The Islamic declaration of faith — 'There is no god but Allah' — and the first of the Ten Commandments given to Moses — 'You shall have no other gods before Me' — express the same fundamental theological commitment: the absolute uniqueness and oneness of the divine being. Both traditions affirm that God is eternal, uncreated, self-sufficient, and entirely unlike anything in the created world. Both affirm that He created the heavens and the earth, that He sustains all of existence at every moment, and that He is intimately aware of every thought and action of every creature He has made.
Deedat points to the Hebrew Shema — 'Hear, O Israel: The Lord our God, the Lord is one' (Deuteronomy 6:4) — as a declaration that Muslims can affirm wholeheartedly. Jesus himself, when asked about the greatest commandment, cited this very verse from Deuteronomy and prefaced it with the same formula: 'Hear, O Israel: The Lord our God, the Lord is one' (Mark 12:29). The fact that Jesus placed strict monotheism at the pinnacle of all religious obligation aligns precisely with the Islamic understanding of his mission as a prophet calling his people back to pure Abrahamic monotheism.

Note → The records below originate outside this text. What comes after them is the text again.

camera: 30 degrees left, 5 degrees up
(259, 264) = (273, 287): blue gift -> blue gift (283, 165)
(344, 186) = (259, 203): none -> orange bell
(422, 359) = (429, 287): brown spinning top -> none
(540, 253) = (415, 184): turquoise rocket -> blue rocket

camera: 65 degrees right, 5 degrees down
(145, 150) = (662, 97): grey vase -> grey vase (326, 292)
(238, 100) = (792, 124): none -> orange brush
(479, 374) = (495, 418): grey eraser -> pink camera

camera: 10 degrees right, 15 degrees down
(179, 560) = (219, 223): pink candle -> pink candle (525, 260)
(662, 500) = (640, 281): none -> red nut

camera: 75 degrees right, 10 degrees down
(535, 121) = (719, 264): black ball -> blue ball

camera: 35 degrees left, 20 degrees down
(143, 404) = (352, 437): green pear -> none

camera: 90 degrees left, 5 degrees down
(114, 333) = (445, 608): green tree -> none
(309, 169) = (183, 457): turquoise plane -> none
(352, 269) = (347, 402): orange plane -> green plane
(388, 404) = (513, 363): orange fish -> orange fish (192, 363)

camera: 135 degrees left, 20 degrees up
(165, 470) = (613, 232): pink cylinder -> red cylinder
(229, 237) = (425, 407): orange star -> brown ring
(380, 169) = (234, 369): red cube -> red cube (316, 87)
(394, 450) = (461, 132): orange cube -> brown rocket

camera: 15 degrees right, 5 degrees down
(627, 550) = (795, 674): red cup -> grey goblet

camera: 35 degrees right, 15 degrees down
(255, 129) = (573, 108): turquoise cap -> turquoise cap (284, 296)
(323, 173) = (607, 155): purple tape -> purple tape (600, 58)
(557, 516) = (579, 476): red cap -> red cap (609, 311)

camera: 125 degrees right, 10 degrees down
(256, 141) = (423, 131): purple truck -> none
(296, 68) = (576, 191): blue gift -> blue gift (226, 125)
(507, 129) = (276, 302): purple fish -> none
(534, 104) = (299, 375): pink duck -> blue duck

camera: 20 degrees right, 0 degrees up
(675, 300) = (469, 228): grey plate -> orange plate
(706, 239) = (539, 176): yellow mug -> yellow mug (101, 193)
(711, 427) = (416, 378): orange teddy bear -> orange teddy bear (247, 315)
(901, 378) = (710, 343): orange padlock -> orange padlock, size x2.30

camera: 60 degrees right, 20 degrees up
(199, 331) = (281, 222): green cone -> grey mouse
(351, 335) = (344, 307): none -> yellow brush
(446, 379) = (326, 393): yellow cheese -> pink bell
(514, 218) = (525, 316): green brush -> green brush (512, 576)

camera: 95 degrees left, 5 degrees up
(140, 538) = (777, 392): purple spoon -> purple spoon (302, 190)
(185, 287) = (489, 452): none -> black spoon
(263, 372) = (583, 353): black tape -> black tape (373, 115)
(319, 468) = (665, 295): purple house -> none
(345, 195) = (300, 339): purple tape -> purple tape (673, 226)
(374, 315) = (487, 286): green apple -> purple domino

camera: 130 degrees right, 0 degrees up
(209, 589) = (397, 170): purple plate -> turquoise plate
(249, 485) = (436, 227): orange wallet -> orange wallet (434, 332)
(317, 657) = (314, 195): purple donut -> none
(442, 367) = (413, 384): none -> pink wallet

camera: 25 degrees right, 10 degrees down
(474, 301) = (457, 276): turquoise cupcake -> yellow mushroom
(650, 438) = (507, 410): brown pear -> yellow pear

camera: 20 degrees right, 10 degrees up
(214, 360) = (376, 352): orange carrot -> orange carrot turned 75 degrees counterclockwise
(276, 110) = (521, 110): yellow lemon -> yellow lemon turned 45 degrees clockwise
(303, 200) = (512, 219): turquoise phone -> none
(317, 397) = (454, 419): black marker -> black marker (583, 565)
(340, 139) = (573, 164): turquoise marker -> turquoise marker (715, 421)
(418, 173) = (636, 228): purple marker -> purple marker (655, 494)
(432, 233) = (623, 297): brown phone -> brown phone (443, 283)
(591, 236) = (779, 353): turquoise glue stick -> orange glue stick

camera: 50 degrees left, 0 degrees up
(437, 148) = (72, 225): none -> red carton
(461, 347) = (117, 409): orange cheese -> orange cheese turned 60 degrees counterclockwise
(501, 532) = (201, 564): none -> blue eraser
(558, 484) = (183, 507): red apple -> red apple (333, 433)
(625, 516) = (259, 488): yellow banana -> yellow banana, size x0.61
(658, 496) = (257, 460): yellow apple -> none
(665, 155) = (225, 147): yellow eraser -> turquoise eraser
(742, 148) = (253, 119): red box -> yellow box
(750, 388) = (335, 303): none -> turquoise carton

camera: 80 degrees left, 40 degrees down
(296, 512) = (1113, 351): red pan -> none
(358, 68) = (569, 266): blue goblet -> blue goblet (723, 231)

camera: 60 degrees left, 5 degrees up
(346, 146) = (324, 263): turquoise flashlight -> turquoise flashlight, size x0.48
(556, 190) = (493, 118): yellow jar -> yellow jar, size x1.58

Both Islam and Christianity reject the materialism and atheism that deny the existence of any divine reality. Both affirm that the created world is not self-explanatory — that the existence, order, complexity, and beauty of the universe point unmistakably to a Creator of incomparable intelligence, power, and purpose. Both traditions have developed rich theological and philosophical traditions arguing for the existence of God from the evidence of the natural world, human reason, and inner spiritual experience. The cosmological, teleological, and ontological arguments for God's existence have been elaborated by thinkers in both traditions.
The moral implications of monotheism are also shared. Both Islam and Christianity teach that God is not merely a distant cosmic principle but a moral lawgiver who cares about human conduct and who will call every human being to account for their actions. Both traditions affirm that justice, mercy, honesty, compassion, and humility are divinely commanded virtues, and that selfishness, cruelty, dishonesty, and pride are sins that displease the Creator. This shared ethical monotheism — the belief that God is both the source and the ultimate enforcer of the moral law — provides a powerful basis for Muslim-Christian cooperation on issues of social justice, human dignity, and ethical conduct in public life.
Deedat's approach in identifying these shared foundations is not to minimize the real differences that exist between Islam and Christianity regarding the nature of God — particularly the Christian doctrine of the Trinity and the Islamic insistence on strict divine unity — but to insist that honest dialogue must begin from a recognition of the vast common ground before moving to the points of theological divergence. Disagreement is more productive and more likely to lead to truth when it takes place within a framework of acknowledged shared values.